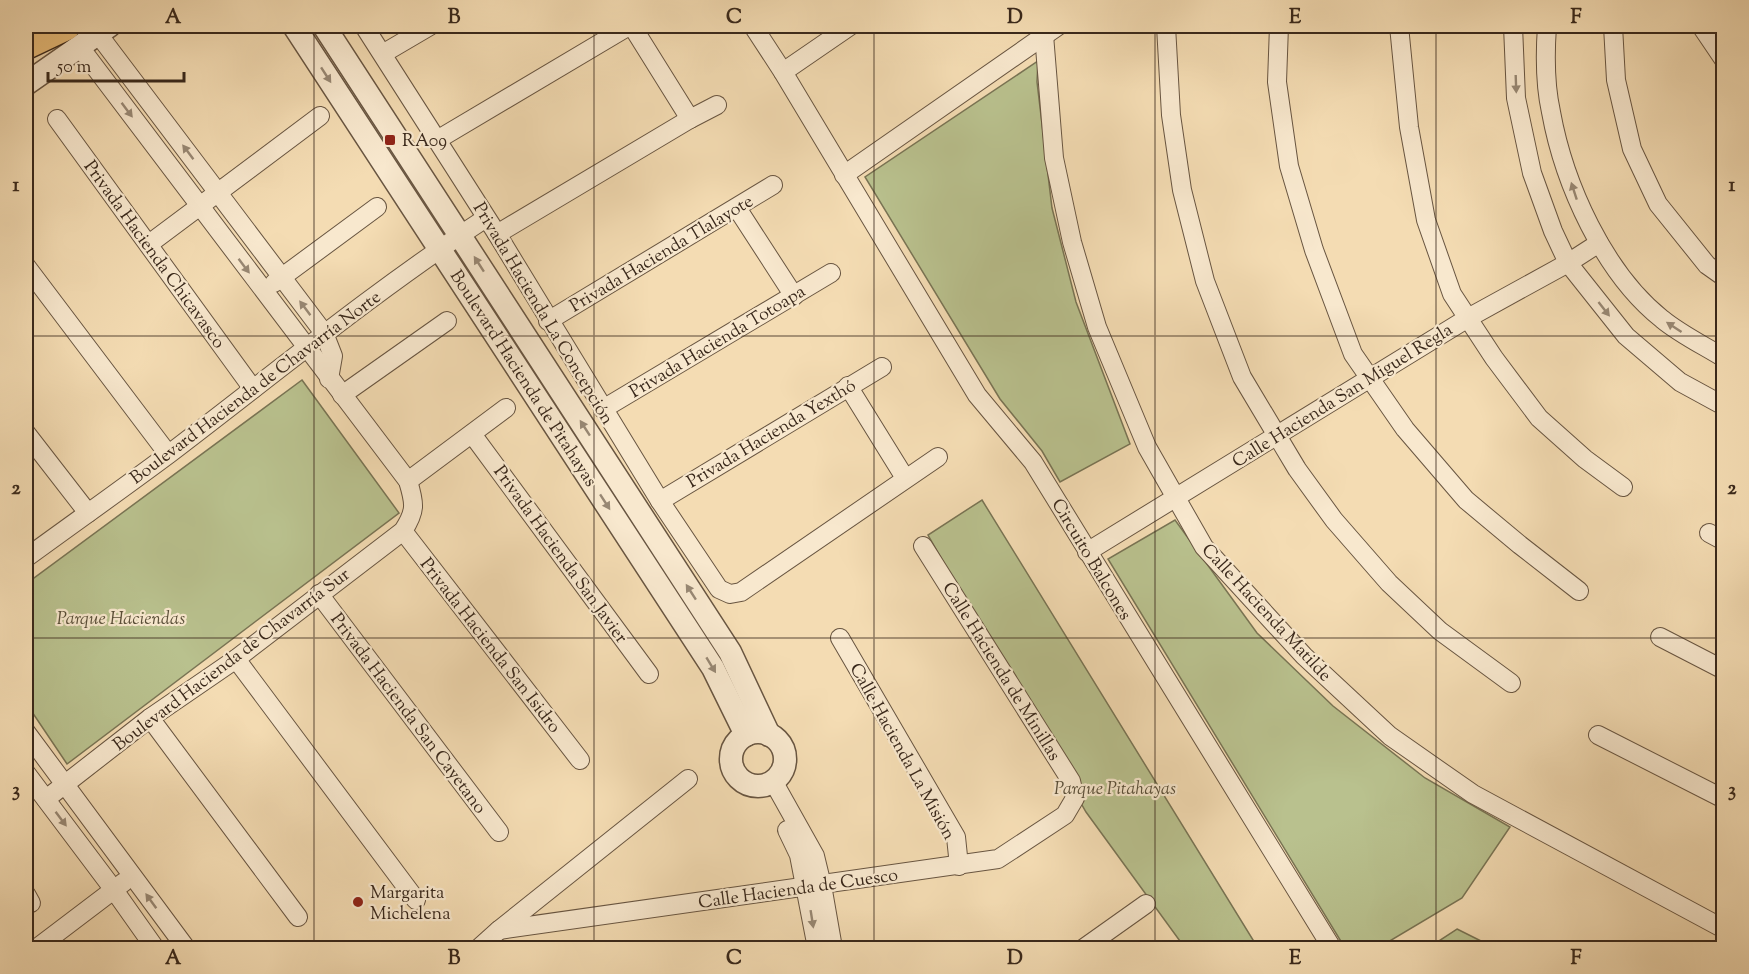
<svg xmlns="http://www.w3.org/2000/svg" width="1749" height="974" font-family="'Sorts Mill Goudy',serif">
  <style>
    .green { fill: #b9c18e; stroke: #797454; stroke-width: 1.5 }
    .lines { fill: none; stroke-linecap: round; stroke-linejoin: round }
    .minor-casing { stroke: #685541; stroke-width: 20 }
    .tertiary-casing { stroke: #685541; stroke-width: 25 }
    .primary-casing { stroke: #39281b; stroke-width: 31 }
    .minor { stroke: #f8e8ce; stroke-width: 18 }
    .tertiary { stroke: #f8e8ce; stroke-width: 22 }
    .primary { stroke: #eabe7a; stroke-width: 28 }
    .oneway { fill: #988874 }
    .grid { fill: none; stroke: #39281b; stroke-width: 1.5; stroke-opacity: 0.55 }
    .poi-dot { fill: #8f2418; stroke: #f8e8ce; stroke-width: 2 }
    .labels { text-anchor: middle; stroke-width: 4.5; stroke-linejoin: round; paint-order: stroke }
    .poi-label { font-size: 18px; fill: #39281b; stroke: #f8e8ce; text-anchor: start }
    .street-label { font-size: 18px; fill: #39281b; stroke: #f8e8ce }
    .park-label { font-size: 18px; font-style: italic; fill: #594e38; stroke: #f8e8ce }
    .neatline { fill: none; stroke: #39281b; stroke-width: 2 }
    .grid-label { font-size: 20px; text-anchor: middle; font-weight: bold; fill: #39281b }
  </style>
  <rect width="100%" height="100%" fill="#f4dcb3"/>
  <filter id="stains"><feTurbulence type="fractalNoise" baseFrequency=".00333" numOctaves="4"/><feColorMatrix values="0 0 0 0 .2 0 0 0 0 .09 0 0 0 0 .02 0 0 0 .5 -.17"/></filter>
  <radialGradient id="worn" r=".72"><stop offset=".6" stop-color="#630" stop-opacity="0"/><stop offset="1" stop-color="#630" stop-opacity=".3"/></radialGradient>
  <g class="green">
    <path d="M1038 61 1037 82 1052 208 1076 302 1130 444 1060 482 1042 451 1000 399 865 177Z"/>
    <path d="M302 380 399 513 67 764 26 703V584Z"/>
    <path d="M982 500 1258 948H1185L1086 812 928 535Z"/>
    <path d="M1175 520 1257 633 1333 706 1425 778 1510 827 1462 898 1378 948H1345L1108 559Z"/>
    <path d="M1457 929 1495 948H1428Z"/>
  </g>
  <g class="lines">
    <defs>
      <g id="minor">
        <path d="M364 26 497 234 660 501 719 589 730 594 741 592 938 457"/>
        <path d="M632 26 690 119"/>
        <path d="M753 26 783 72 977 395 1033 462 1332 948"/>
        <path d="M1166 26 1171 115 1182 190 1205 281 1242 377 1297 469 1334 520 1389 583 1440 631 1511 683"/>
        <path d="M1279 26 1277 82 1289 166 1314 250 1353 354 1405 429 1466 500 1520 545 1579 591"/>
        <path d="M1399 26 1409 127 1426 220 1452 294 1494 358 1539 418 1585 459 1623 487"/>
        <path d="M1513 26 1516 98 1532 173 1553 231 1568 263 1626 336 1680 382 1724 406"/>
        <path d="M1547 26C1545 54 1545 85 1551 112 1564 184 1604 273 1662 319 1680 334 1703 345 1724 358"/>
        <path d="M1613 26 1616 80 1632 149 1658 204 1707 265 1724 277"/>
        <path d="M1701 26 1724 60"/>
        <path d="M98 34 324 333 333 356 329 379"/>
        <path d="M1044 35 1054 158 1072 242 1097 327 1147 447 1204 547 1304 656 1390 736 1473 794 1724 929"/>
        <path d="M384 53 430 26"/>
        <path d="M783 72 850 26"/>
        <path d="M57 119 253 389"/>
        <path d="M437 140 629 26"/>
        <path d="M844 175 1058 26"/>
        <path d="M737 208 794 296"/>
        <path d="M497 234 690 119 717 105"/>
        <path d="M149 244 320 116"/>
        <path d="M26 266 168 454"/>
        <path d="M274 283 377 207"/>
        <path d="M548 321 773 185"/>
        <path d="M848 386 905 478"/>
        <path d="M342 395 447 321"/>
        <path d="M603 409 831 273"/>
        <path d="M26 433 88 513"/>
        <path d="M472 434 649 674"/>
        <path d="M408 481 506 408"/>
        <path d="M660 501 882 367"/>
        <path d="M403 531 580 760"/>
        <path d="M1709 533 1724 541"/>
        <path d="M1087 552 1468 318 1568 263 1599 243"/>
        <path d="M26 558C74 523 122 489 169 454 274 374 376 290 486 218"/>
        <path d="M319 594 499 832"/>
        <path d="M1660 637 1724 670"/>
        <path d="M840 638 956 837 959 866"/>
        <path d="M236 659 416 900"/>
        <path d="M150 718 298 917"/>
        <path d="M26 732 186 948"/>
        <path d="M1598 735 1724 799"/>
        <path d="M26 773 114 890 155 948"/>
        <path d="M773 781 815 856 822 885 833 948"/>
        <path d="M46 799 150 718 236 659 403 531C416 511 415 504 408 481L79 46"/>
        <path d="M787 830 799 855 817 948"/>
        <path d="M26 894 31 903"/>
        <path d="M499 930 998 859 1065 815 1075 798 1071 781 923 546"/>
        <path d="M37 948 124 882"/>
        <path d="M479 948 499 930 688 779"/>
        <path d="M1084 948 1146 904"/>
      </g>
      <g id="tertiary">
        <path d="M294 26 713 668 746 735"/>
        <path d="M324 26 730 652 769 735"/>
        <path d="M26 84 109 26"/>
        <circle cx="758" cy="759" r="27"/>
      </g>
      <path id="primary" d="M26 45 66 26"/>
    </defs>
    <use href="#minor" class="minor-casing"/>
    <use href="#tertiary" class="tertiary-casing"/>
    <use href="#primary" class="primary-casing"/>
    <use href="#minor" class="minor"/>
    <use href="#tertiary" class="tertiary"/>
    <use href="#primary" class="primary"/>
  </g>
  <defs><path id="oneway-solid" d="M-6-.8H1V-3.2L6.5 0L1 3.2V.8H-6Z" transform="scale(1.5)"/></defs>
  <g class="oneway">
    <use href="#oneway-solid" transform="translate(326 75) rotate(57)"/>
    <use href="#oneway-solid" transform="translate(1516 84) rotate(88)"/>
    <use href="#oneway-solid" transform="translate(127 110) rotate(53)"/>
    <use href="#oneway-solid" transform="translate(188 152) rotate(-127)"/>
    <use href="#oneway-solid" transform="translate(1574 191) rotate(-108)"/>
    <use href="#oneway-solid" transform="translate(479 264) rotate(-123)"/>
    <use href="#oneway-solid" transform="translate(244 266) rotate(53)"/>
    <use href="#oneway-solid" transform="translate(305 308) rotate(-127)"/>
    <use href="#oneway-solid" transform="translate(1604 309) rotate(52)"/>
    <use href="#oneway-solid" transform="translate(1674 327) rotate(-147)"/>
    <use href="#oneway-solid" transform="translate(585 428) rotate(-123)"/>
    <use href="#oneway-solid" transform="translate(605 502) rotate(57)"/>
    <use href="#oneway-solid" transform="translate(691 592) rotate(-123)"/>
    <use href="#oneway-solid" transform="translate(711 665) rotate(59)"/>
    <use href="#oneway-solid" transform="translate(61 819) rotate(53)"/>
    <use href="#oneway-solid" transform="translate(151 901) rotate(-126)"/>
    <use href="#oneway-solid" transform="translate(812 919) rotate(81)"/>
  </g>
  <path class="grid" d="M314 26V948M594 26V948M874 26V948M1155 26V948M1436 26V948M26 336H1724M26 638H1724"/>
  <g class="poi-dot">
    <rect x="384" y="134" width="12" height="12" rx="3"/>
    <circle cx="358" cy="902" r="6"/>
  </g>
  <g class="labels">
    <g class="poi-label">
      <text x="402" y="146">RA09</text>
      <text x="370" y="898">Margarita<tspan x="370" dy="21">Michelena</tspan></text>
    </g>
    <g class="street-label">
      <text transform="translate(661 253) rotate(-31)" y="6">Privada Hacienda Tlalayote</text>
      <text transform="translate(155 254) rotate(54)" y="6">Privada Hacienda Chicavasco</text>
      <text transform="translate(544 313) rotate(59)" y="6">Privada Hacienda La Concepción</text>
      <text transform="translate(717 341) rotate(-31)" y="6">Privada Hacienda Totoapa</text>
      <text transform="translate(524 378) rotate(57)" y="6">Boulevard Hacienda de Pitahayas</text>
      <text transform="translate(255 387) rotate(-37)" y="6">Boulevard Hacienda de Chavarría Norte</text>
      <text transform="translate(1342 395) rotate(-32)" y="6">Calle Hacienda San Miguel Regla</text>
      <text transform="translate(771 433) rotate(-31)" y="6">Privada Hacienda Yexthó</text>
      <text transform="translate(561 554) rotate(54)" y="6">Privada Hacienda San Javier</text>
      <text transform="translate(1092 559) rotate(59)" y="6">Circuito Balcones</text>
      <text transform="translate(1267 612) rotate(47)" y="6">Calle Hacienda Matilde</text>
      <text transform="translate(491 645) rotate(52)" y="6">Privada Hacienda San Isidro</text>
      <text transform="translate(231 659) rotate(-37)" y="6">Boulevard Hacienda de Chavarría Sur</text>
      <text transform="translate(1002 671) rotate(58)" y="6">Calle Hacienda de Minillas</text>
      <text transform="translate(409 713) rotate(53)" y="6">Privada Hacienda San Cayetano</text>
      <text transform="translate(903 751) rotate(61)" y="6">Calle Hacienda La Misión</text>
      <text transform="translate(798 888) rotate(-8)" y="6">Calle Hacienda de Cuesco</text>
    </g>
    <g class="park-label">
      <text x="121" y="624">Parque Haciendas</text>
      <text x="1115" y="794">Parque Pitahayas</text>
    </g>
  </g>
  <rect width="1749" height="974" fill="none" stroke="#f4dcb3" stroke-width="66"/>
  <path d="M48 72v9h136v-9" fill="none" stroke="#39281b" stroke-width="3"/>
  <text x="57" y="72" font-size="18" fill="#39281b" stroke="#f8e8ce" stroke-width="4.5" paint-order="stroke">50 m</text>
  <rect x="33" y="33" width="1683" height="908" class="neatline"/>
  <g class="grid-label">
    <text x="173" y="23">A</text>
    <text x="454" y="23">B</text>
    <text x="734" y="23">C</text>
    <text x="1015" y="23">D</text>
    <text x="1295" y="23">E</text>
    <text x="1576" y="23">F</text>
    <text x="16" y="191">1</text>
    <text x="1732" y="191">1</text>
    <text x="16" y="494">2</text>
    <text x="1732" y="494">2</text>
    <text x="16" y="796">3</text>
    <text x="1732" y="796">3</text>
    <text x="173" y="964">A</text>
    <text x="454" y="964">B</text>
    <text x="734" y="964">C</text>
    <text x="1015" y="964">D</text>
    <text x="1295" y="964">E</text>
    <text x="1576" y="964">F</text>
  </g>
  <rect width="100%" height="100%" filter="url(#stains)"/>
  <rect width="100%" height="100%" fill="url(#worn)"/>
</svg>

---

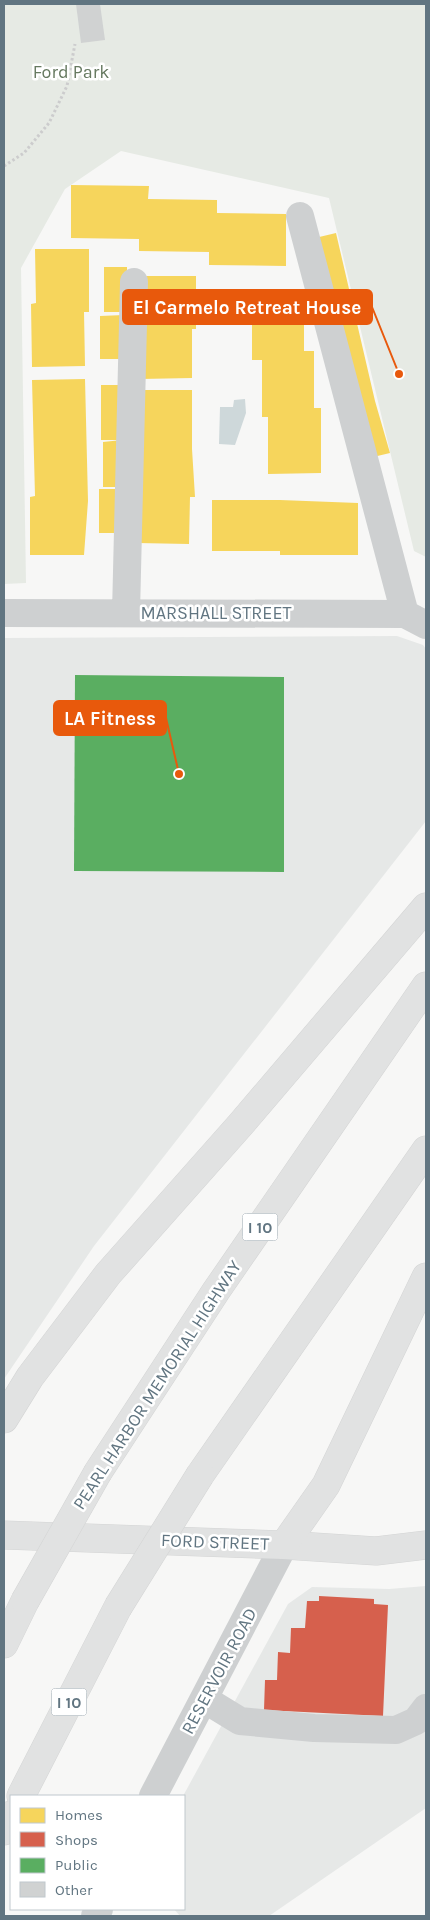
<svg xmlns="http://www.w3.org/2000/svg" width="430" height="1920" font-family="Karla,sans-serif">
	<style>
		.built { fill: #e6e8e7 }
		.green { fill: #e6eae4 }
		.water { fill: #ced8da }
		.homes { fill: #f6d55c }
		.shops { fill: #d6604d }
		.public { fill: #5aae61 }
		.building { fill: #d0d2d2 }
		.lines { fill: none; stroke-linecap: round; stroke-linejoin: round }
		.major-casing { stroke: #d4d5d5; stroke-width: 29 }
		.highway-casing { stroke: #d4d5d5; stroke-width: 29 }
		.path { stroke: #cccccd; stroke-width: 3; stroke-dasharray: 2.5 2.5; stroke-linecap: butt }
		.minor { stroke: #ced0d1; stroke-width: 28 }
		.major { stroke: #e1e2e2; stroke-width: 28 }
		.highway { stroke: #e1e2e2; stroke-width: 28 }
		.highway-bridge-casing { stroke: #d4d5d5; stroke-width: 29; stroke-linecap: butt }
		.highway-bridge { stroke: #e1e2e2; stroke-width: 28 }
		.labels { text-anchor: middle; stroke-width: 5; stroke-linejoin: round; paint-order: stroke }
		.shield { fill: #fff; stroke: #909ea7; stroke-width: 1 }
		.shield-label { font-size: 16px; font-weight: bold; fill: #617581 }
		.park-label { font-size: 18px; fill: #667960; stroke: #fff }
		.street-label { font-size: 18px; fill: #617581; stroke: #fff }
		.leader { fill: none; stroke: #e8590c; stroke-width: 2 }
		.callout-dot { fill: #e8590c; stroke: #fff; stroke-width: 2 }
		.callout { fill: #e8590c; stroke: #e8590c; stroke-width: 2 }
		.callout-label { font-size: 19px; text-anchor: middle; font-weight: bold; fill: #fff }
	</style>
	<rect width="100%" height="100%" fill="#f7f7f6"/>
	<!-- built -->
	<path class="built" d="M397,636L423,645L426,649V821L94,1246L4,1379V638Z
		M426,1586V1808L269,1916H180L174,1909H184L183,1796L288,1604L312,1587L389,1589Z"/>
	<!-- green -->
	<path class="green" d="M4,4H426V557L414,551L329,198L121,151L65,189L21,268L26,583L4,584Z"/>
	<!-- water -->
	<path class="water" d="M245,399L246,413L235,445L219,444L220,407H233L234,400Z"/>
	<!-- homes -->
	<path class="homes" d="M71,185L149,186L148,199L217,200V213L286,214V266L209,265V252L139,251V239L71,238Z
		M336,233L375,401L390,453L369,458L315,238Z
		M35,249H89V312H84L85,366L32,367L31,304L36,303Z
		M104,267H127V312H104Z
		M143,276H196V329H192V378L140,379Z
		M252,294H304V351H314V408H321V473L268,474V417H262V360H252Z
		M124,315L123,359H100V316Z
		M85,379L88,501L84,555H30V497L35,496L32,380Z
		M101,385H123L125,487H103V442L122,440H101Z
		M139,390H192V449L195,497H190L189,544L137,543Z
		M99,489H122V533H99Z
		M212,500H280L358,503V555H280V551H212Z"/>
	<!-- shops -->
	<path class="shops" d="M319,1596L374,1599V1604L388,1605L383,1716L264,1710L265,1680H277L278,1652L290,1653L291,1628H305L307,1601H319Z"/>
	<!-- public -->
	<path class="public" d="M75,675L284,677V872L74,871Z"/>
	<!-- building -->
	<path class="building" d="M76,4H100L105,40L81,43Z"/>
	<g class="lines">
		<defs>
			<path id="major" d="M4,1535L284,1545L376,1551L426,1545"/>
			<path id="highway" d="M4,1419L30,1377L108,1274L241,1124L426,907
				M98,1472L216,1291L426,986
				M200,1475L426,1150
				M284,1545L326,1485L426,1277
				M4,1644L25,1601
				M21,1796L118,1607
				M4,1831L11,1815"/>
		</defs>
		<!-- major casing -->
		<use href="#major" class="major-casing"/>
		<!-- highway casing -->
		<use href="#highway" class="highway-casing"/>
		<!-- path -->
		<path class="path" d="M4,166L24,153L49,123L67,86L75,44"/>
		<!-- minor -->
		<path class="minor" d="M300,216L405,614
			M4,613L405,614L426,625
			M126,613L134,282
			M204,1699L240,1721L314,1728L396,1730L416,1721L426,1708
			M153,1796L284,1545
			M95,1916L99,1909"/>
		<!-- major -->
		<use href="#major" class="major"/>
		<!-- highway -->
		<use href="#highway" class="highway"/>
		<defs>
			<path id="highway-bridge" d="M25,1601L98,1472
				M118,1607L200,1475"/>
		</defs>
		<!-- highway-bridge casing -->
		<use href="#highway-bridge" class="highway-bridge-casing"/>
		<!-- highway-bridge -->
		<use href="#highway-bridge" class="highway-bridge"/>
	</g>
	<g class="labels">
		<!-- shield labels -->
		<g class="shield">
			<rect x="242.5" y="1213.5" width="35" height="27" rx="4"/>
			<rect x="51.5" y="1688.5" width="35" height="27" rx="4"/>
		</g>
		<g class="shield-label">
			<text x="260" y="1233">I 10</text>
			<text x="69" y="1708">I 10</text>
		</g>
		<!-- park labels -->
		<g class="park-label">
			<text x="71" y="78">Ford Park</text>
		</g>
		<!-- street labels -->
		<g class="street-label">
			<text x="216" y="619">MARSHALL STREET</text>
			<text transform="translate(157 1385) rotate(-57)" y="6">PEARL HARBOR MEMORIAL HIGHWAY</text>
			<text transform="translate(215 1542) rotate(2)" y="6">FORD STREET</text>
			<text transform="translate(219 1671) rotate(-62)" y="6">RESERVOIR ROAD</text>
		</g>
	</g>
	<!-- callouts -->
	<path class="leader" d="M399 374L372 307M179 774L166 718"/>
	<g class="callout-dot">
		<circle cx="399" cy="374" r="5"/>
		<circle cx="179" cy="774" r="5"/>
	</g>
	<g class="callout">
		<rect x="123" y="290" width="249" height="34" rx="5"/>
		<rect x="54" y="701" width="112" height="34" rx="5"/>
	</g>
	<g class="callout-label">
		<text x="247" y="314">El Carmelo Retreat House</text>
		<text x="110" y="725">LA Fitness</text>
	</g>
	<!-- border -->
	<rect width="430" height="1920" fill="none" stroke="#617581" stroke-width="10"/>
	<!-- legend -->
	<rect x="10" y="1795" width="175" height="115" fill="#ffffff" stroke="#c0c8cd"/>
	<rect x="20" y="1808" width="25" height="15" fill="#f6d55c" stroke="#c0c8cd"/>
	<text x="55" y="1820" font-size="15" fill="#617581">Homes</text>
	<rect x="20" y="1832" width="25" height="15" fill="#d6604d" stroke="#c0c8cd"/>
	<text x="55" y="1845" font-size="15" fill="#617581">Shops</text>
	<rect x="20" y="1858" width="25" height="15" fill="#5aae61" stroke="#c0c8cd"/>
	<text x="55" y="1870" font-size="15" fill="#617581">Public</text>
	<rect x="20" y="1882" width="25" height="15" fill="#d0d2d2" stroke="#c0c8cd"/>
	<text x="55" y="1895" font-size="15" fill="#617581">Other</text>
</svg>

§ ABOUT THIS EXERCISE
Once you reach the line with "#39281b; stroke-width: 1.5;" in the data above, copy it and every line after it exactly, up to and including the line with "middle; stroke-width: 4.5;".

§ TASK RESPONSE
    .grid { fill: none; stroke: #39281b; stroke-width: 1.5; stroke-opacity: 0.55 }
    .poi-dot { fill: #8f2418; stroke: #f8e8ce; stroke-width: 2 }
    .labels { text-anchor: middle; stroke-width: 4.5; stroke-linejoin: round; paint-order: stroke }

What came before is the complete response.